* Tasks to carry out *
- a) Write out the part of the ladder patent claims that opens with the words containing "4. The ladder" and closes with "pultrusion.".
- b) In the ladder patent claims, what does claim 5 add between the base section and the fly section?
- c) Go on with the ladder patent claims from the point where they stop.

* Quoted passage *

+++

2. The ladder of claim 1, wherein there exists a direct correlation
between the cross-sectional area at a particular location along the
length of a rail and the number of structural fibers embedded
within the rail at the particular location.
3. The ladder of claim 2, wherein there exists a direct correlation
between the number of fibers present at a particular location along
the length of a rail and the strength of that location relative to
other locations along the length of the rail.
4. The ladder of claim 1, which is configured as a
non-self-supporting extension ladder having a first pair of
parallel composite rails forming a base section and a second pair
of parallel composite rails forming a fly section.
5. The ladder of claim 4, which further comprises an intermediate
section, having a third pair of parallel composite rails, between
said base section and said fly section.
6. The ladder of claim 1, wherein each of said composite rails is a
molded unit fabricated using a molding process other than
pultrusion.

+++

* Record extracts *
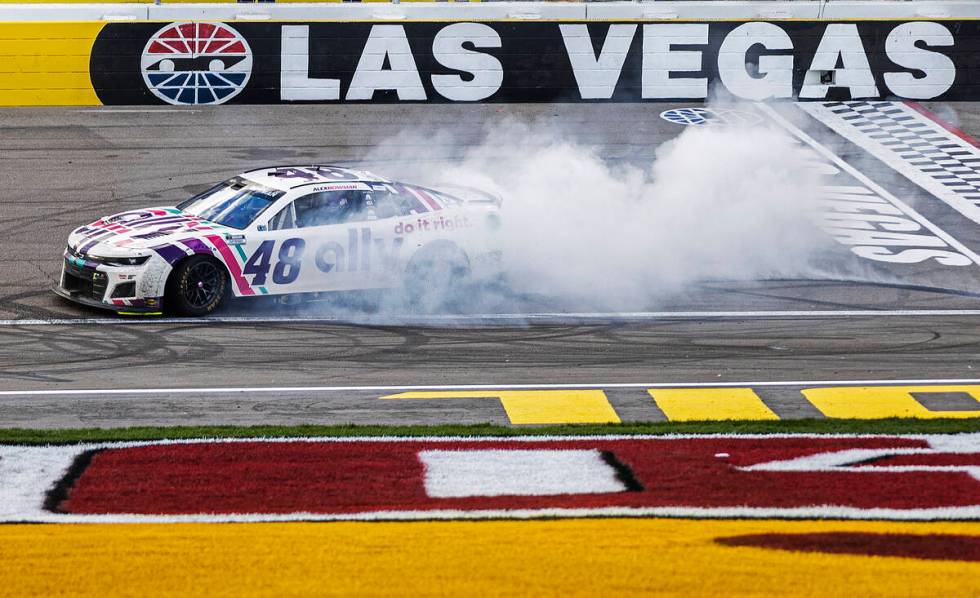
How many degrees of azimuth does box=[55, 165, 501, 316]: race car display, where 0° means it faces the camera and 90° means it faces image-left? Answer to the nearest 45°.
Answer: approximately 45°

+++

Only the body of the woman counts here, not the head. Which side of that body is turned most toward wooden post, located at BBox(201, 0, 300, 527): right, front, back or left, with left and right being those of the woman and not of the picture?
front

+++

* Task-by-task outputs *
- a)
4. The ladder of claim 1, which is configured as a
non-self-supporting extension ladder having a first pair of
parallel composite rails forming a base section and a second pair
of parallel composite rails forming a fly section.
5. The ladder of claim 4, which further comprises an intermediate
section, having a third pair of parallel composite rails, between
said base section and said fly section.
6. The ladder of claim 1, wherein each of said composite rails is a
molded unit fabricated using a molding process other than
pultrusion.

- b) An intermediate section with a third pair of parallel composite rails.

- c)
7. The ladder of claim 1, which comprises a first pair of composite
rails forming a first section, and a second pair of composite rails
forming a second section, said first and second section hinged
together so that, when said first and second sections are hingeably
positioned to form an acute angle, the ladder is configurable as a
self-supporting step ladder, and when said first and second
sections are hingeably positioned to form a straight angle, the
ladder is configurable as a non-self-supporting, non-adjustable
extension ladder.
8. The ladder of claim 1, wherein a majority of said structural
fibers run in a longitudinal direction within each rail.
9. The ladder of claim 8, wherein a minority of said structural
fibers is divided into at least two groups, with fibers of a first
group being oriented perpendicularly to said majority of structural
fibers, and with fibers of a second group being oriented obliquely
to said majority of structural fibers.
10. The ladder of claim 1, wherein regions of a rail having lesser
cross-sectional area taper to regions of the rail having greater
cross-sectional area.
11. The ladder of claim 1, wherein said structural fibers are
selected from the group consisting of type E glass, type S glass,
type S2 glass, type A glass, type C glass, quartz, poly
p-phenylene-2,6-bezobisoxazole (PBO), basalt, boron, aramid,
ultra-high-molecular-weight polyethylene, carbon, graphite and
hybrids.
12. The ladder of claim 1, wherein said solidified polymeric
material is a cured thermoset resin selected from the group
consisting of polyester, vinyl ester, epoxy, phenolic, cyanate
ester, bismaleimides (BMIs), and polyimide resins.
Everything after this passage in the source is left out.